What should a manager do to promote innovation?

The manager successful at fostering innovation figures out how to get


different approaches to grate against one another in a productive process the
authors call as CREATIVE ABRASION. Managers make creative abrasion
work for them. Those managers understand that different people have
different thinking styles- analytical, intuitive, conceptual, experimental, social,
and logical or values driven. Cognitively diverse people must respect other
thinking styles. All managers who want to encourage innovation need to
examine what they do to promote or inhibit creative abrasion. The manager
sets the ground rules for working together to discipline the creative process.
Thus, in order to create new ideas or products, managers actively manage the
process of bringing together a variety of people who think and act in
potentially conflicting ways. Managing the process of creative abrasion
means making sure that everyone in the group is talking.

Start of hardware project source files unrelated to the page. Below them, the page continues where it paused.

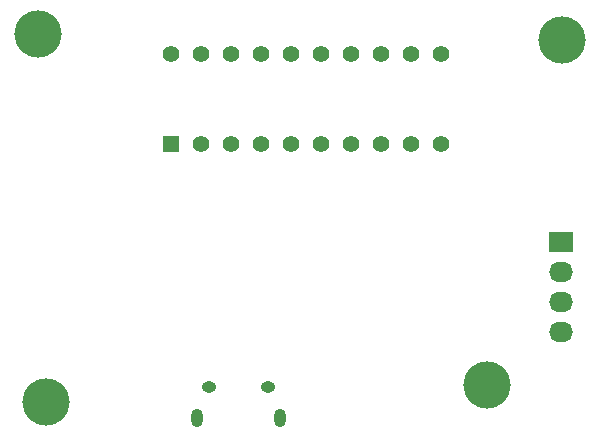
<source format=gbr>
G04 #@! TF.FileFunction,Soldermask,Bot*
%FSLAX46Y46*%
G04 Gerber Fmt 4.6, Leading zero omitted, Abs format (unit mm)*
G04 Created by KiCad (PCBNEW (2015-07-31 BZR 6030)-product) date Sat Sep 12 09:45:30 2015*
%MOMM*%
G01*
G04 APERTURE LIST*
%ADD10C,0.100000*%
%ADD11C,4.000000*%
%ADD12O,1.250000X0.950000*%
%ADD13O,1.000000X1.550000*%
%ADD14R,2.032000X1.727200*%
%ADD15O,2.032000X1.727200*%
%ADD16R,1.397000X1.397000*%
%ADD17C,1.397000*%
G04 APERTURE END LIST*
D10*
D11*
X169077600Y-118454000D03*
X175427600Y-89244000D03*
X131028400Y-88786800D03*
D12*
X145525600Y-118606400D03*
X150525600Y-118606400D03*
D13*
X144525600Y-121306400D03*
X151525600Y-121306400D03*
D14*
X175300600Y-106389000D03*
D15*
X175300600Y-108929000D03*
X175300600Y-111469000D03*
X175300600Y-114009000D03*
D16*
X142255200Y-98083200D03*
D17*
X144795200Y-98083200D03*
X147335200Y-98083200D03*
X149875200Y-98083200D03*
X152415200Y-98083200D03*
X154955200Y-98083200D03*
X157495200Y-98083200D03*
X160035200Y-98083200D03*
X162575200Y-98083200D03*
X165115200Y-98083200D03*
X165115200Y-90463200D03*
X162575200Y-90463200D03*
X160035200Y-90463200D03*
X157495200Y-90463200D03*
X154955200Y-90463200D03*
X152415200Y-90463200D03*
X149875200Y-90463200D03*
X147335200Y-90463200D03*
X144795200Y-90463200D03*
X142255200Y-90463200D03*
D11*
X131739600Y-119876400D03*
M02*

</source>
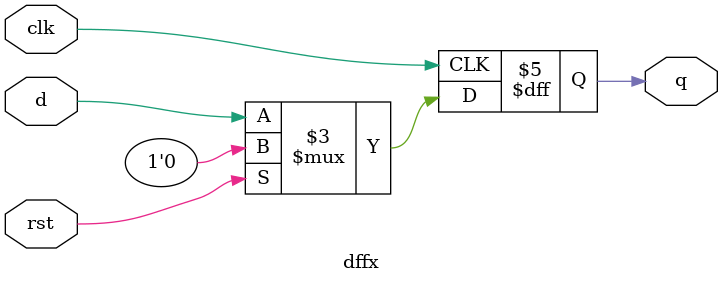
<source format=v>
/**********************************************************
*** Description: 使用非阻塞赋值编写D触发器
***
**********************************************************/
module dffx(q, d, clk, rst);
    output q;
    input d, clk, rst;
    reg q;

    always @(posedge clk)  // 时钟上升沿触发
        if (rst) q <= 1'b0;
        else q <= d;
endmodule
</source>
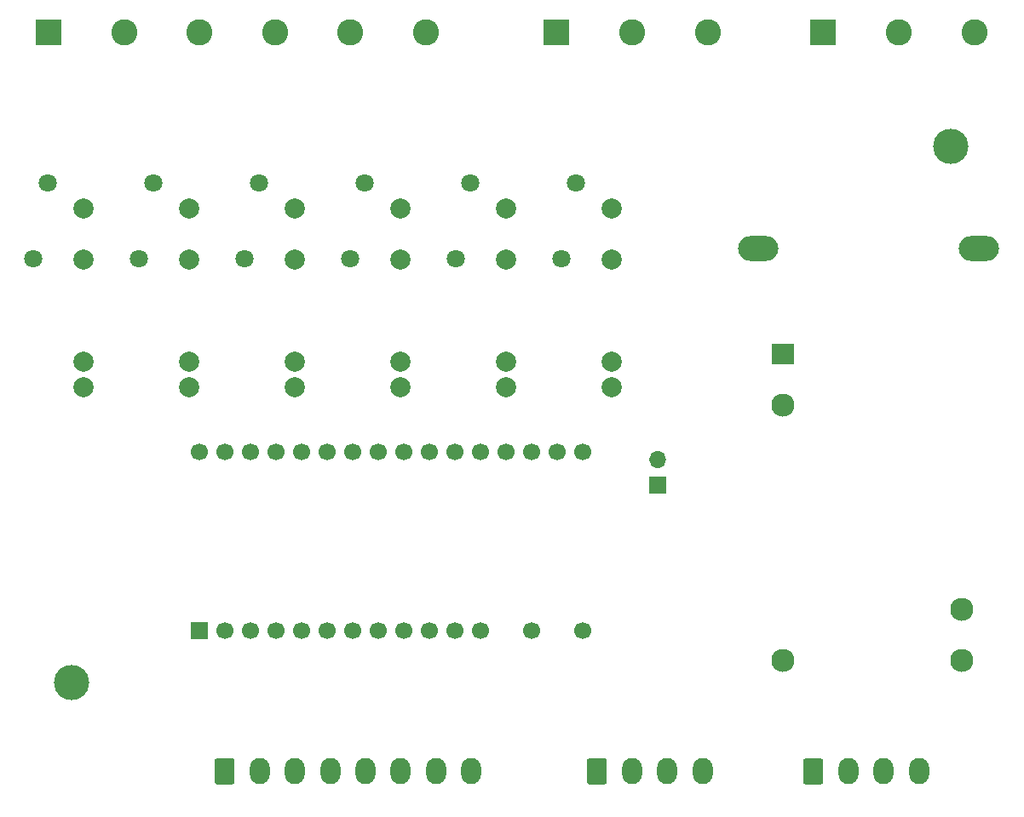
<source format=gbr>
%TF.GenerationSoftware,KiCad,Pcbnew,5.1.7-a382d34a8~87~ubuntu18.04.1*%
%TF.CreationDate,2020-10-18T18:02:23+02:00*%
%TF.ProjectId,thermodrive,74686572-6d6f-4647-9269-76652e6b6963,rev?*%
%TF.SameCoordinates,Original*%
%TF.FileFunction,Soldermask,Top*%
%TF.FilePolarity,Negative*%
%FSLAX46Y46*%
G04 Gerber Fmt 4.6, Leading zero omitted, Abs format (unit mm)*
G04 Created by KiCad (PCBNEW 5.1.7-a382d34a8~87~ubuntu18.04.1) date 2020-10-18 18:02:23*
%MOMM*%
%LPD*%
G01*
G04 APERTURE LIST*
%ADD10C,3.500000*%
%ADD11C,1.700000*%
%ADD12R,1.700000X1.700000*%
%ADD13O,1.700000X1.700000*%
%ADD14O,2.000000X2.600000*%
%ADD15C,1.800000*%
%ADD16C,2.300000*%
%ADD17R,2.300000X2.000000*%
%ADD18O,4.000000X2.500000*%
%ADD19C,1.998980*%
%ADD20C,2.600000*%
%ADD21R,2.600000X2.600000*%
G04 APERTURE END LIST*
D10*
%TO.C,REF\u002A\u002A*%
X114200000Y-60800000D03*
%TD*%
%TO.C,REF\u002A\u002A*%
X26800000Y-114200000D03*
%TD*%
D11*
%TO.C,U7*%
X39500000Y-91220000D03*
X42040000Y-91220000D03*
X44580000Y-91220000D03*
X47120000Y-91220000D03*
X49660000Y-91220000D03*
X52200000Y-91220000D03*
X54740000Y-91220000D03*
X57280000Y-91220000D03*
X59820000Y-91220000D03*
X62360000Y-91220000D03*
X64900000Y-91220000D03*
X67440000Y-91220000D03*
X69980000Y-91220000D03*
X72520000Y-91220000D03*
X75060000Y-91220000D03*
X77600000Y-91220000D03*
X77600000Y-109000000D03*
X72520000Y-109000000D03*
X67440000Y-109000000D03*
X64900000Y-109000000D03*
X62360000Y-109000000D03*
X59820000Y-109000000D03*
X57280000Y-109000000D03*
X54740000Y-109000000D03*
X52200000Y-109000000D03*
X49660000Y-109000000D03*
X47120000Y-109000000D03*
X44580000Y-109000000D03*
X42040000Y-109000000D03*
D12*
X39500000Y-109000000D03*
%TD*%
D13*
%TO.C,JP1*%
X85000000Y-91960000D03*
D12*
X85000000Y-94500000D03*
%TD*%
D14*
%TO.C,J6*%
X89500000Y-123000000D03*
X86000000Y-123000000D03*
X82500000Y-123000000D03*
G36*
G01*
X78000000Y-124050000D02*
X78000000Y-121950000D01*
G75*
G02*
X78250000Y-121700000I250000J0D01*
G01*
X79750000Y-121700000D01*
G75*
G02*
X80000000Y-121950000I0J-250000D01*
G01*
X80000000Y-124050000D01*
G75*
G02*
X79750000Y-124300000I-250000J0D01*
G01*
X78250000Y-124300000D01*
G75*
G02*
X78000000Y-124050000I0J250000D01*
G01*
G37*
%TD*%
D15*
%TO.C,RV6*%
X76900000Y-64500000D03*
X75500000Y-72000000D03*
%TD*%
D16*
%TO.C,PS1*%
X115280000Y-106900000D03*
X115280000Y-111980000D03*
X97500000Y-86580000D03*
D17*
X97500000Y-81500000D03*
D16*
X97500000Y-111980000D03*
%TD*%
D14*
%TO.C,J5*%
X66500000Y-123000000D03*
X63000000Y-123000000D03*
X59500000Y-123000000D03*
X56000000Y-123000000D03*
X52500000Y-123000000D03*
X49000000Y-123000000D03*
X45500000Y-123000000D03*
G36*
G01*
X41000000Y-124050000D02*
X41000000Y-121950000D01*
G75*
G02*
X41250000Y-121700000I250000J0D01*
G01*
X42750000Y-121700000D01*
G75*
G02*
X43000000Y-121950000I0J-250000D01*
G01*
X43000000Y-124050000D01*
G75*
G02*
X42750000Y-124300000I-250000J0D01*
G01*
X41250000Y-124300000D01*
G75*
G02*
X41000000Y-124050000I0J250000D01*
G01*
G37*
%TD*%
%TO.C,J4*%
X111000000Y-123000000D03*
X107500000Y-123000000D03*
X104000000Y-123000000D03*
G36*
G01*
X99500000Y-124050000D02*
X99500000Y-121950000D01*
G75*
G02*
X99750000Y-121700000I250000J0D01*
G01*
X101250000Y-121700000D01*
G75*
G02*
X101500000Y-121950000I0J-250000D01*
G01*
X101500000Y-124050000D01*
G75*
G02*
X101250000Y-124300000I-250000J0D01*
G01*
X99750000Y-124300000D01*
G75*
G02*
X99500000Y-124050000I0J250000D01*
G01*
G37*
%TD*%
D18*
%TO.C,F1*%
X117000000Y-71000000D03*
X95000000Y-71000000D03*
%TD*%
D19*
%TO.C,U6*%
X80500000Y-67000000D03*
X80500000Y-72080000D03*
X80500000Y-82240000D03*
X80500000Y-84780000D03*
%TD*%
%TO.C,U5*%
X70000000Y-67000000D03*
X70000000Y-72080000D03*
X70000000Y-82240000D03*
X70000000Y-84780000D03*
%TD*%
%TO.C,U4*%
X59500000Y-67000000D03*
X59500000Y-72080000D03*
X59500000Y-82240000D03*
X59500000Y-84780000D03*
%TD*%
%TO.C,U3*%
X49000000Y-67000000D03*
X49000000Y-72080000D03*
X49000000Y-82240000D03*
X49000000Y-84780000D03*
%TD*%
%TO.C,U2*%
X38500000Y-67000000D03*
X38500000Y-72080000D03*
X38500000Y-82240000D03*
X38500000Y-84780000D03*
%TD*%
%TO.C,U1*%
X28000000Y-67000000D03*
X28000000Y-72080000D03*
X28000000Y-82240000D03*
X28000000Y-84780000D03*
%TD*%
D15*
%TO.C,RV5*%
X66400000Y-64500000D03*
X65000000Y-72000000D03*
%TD*%
%TO.C,RV4*%
X55900000Y-64500000D03*
X54500000Y-72000000D03*
%TD*%
%TO.C,RV3*%
X45400000Y-64500000D03*
X44000000Y-72000000D03*
%TD*%
%TO.C,RV2*%
X34900000Y-64500000D03*
X33500000Y-72000000D03*
%TD*%
%TO.C,RV1*%
X24400000Y-64500000D03*
X23000000Y-72000000D03*
%TD*%
D20*
%TO.C,J3*%
X90000000Y-49500000D03*
X82500000Y-49500000D03*
D21*
X75000000Y-49500000D03*
%TD*%
D20*
%TO.C,J2*%
X62000000Y-49500000D03*
X54500000Y-49500000D03*
X47000000Y-49500000D03*
X39500000Y-49500000D03*
X32000000Y-49500000D03*
D21*
X24500000Y-49500000D03*
%TD*%
D20*
%TO.C,J1*%
X116500000Y-49500000D03*
X109000000Y-49500000D03*
D21*
X101500000Y-49500000D03*
%TD*%
M02*

</source>
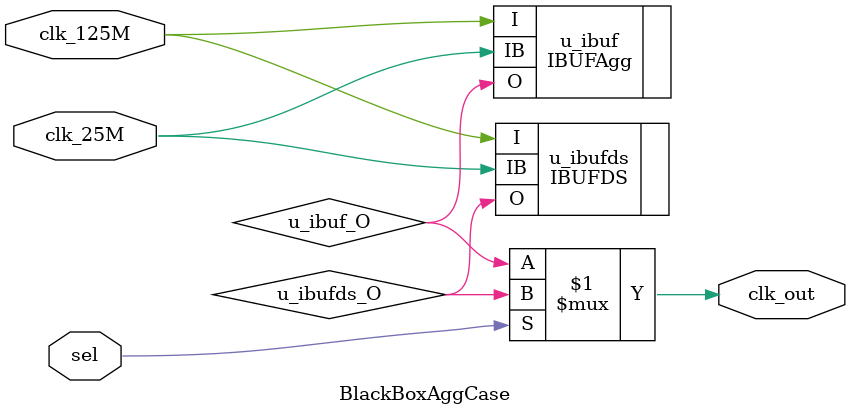
<source format=v>
module BlackBoxAggCase (
  input  clk_125M,
  input  clk_25M,
  input  sel,
  output clk_out
);
  assign clk_out = sel ? u_ibufds_O : u_ibuf_O;
  IBUFDS #(
    .DIFF_TERM  ("TRUE"   ),
    .IOSTANDARD ("DEFAULT")
  ) u_ibufds (
    .O  ( u_ibufds_O ),
    .I  ( clk_125M   ),
    .IB ( clk_25M    )
  );
  IBUFAgg u_ibuf (
    .O  ( u_ibuf_O ),
    .I  ( clk_125M ),
    .IB ( clk_25M  )
  );
endmodule

</source>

Understand yourself as Manager- identify your own style. If you want an


innovative organization, you need to hire, work with and promote people who
make you uncomfortable. The biggest barrier to recognizing the contributions
of people who are unlike you is your own ego.

Forget the Golden Rule – Don’t treat people the way you want to be treated.
What does this mean, particularly in terms of communications? In a
cognitively diverse environment, a message is not necessarily a message
received. Some people respond well to facts, figures, others prefer graphs,
while some may like anecdotes.

Create whole brained teams- Companies with strong “cultures” can be


creative but with in predictable boundaries – say clever marketing or
imaginative engineering. But when innovation is required, the organization
has to learn to adopt a variety of approaches to problem solving- using not
only the left or the right side of the brain but in fact the whole brain. The list
of whole – brained teams that continue to innovate successfully is long ( ex.
Xerox, Nissan Design etc).

An all too common error !!

John was a rising star in a large diversified instrument company. Appointed


as a manger in a new product development company, John had to bring in
radically innovative idea for product and services in three to six years. Given a
free hand in hiring, John lured three of the brightest MBAs. They immediately
went to work conducting industry analyses, applying their skills in financial
analysis etc. To complete the team, John appointed a few more people with
strong quantitative skills (like engineers). He continued to populate his team
with left brained wizards. After 18 months, the team had rejected all the
proposed new projects in the pipeline on the basis of well argued and
impressively documented financial and technical risk analysis. But the team
itself had not come up with a single new idea. Soon the group was disbanded!

What, in your opinion was the basic problem with John’s selection? How
would you have handled this situation?